→ TASK REQUIREMENTS
Which lines run from the line with "will not count" through the line with "- *Has Javadoc*: Boolean" in the entries below? Print them exactly, both ends included, and nothing more.

[Start of section]

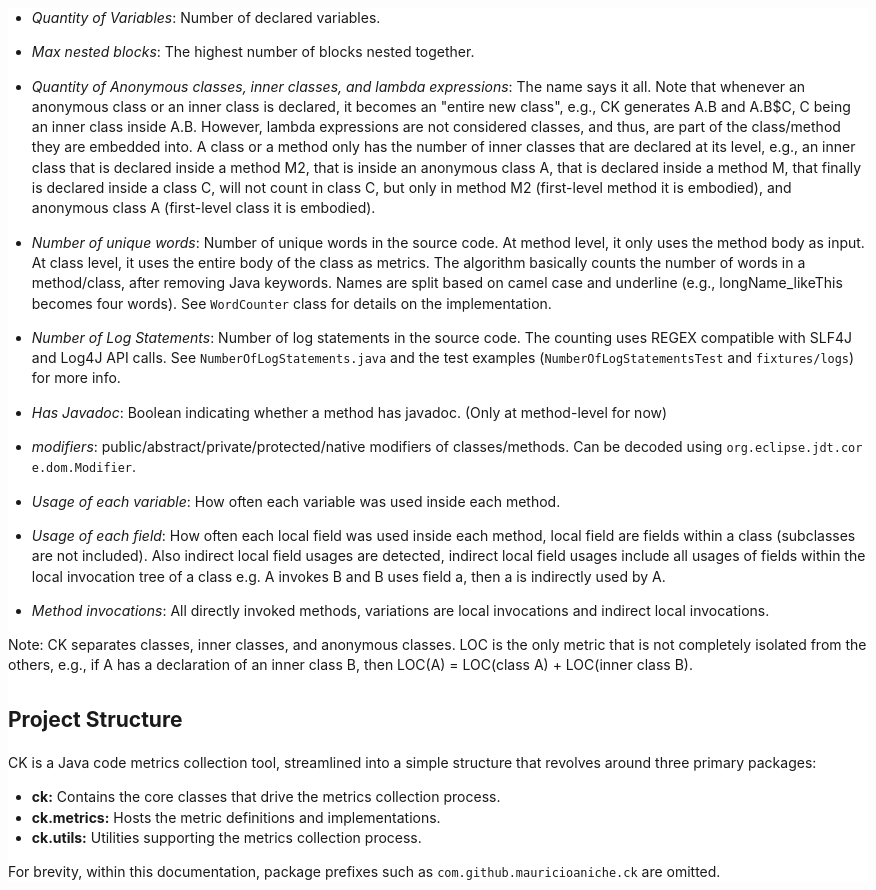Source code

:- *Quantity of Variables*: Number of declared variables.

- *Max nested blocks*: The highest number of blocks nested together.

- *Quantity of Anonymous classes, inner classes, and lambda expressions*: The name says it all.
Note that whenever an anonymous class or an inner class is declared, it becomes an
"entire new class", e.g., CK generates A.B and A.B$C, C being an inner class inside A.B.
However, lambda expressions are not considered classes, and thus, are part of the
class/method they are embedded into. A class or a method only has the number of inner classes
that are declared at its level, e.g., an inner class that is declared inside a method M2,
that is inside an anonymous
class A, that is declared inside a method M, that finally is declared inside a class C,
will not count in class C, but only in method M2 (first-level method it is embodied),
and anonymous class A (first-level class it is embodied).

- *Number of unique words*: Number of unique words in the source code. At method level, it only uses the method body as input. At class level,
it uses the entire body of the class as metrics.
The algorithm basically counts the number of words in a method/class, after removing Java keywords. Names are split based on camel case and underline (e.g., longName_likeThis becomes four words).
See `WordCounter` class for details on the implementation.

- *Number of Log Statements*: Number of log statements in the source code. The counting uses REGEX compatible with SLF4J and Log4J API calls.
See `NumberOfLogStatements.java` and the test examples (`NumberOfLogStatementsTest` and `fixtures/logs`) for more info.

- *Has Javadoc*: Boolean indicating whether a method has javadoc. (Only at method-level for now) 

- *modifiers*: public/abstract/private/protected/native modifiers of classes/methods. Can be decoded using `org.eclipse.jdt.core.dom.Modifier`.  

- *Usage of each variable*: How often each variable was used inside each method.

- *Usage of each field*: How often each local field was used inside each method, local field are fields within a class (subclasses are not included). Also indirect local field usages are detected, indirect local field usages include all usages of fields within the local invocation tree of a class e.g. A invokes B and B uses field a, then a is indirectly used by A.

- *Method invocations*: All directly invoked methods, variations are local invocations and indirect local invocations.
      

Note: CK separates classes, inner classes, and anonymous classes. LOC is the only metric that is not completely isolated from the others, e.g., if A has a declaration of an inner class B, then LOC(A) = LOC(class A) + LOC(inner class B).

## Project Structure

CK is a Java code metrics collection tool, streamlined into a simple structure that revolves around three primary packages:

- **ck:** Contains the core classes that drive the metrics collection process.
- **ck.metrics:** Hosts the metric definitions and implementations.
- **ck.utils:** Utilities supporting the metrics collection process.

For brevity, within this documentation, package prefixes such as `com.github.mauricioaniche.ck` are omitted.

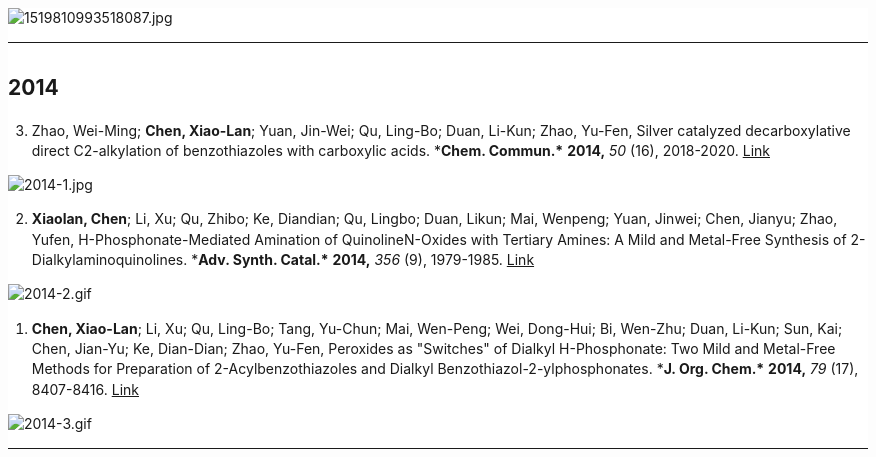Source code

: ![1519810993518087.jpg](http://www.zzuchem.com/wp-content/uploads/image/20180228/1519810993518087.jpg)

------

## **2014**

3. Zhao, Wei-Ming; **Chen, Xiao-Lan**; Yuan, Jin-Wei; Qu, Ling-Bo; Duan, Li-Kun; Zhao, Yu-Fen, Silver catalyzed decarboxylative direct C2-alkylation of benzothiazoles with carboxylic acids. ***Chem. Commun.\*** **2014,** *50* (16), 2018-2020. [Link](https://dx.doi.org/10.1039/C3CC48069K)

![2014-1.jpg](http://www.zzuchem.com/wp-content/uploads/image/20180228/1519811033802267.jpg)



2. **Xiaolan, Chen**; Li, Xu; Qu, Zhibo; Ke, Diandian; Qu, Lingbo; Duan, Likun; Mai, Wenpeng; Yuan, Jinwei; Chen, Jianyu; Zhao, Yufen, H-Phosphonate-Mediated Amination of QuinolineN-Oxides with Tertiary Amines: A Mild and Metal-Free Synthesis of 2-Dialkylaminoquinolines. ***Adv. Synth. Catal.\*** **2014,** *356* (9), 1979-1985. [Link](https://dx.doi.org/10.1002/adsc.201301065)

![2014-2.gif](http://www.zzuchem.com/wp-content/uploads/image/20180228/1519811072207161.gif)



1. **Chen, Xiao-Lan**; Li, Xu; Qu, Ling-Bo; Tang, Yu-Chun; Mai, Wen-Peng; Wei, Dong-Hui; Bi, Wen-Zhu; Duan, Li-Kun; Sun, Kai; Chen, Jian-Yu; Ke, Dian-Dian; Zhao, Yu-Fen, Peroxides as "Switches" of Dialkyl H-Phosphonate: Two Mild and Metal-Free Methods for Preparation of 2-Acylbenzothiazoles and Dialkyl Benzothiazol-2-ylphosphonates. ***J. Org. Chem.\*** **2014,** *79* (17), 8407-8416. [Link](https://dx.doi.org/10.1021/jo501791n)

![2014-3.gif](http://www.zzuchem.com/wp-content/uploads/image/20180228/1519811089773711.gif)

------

[End of section]

→ RESPONSE FOR THIS EXERCISE
will not count in class C, but only in method M2 (first-level method it is embodied),
and anonymous class A (first-level class it is embodied).

- *Number of unique words*: Number of unique words in the source code. At method level, it only uses the method body as input. At class level,
it uses the entire body of the class as metrics.
The algorithm basically counts the number of words in a method/class, after removing Java keywords. Names are split based on camel case and underline (e.g., longName_likeThis becomes four words).
See `WordCounter` class for details on the implementation.

- *Number of Log Statements*: Number of log statements in the source code. The counting uses REGEX compatible with SLF4J and Log4J API calls.
See `NumberOfLogStatements.java` and the test examples (`NumberOfLogStatementsTest` and `fixtures/logs`) for more info.

- *Has Javadoc*: Boolean indicating whether a method has javadoc. (Only at method-level for now) 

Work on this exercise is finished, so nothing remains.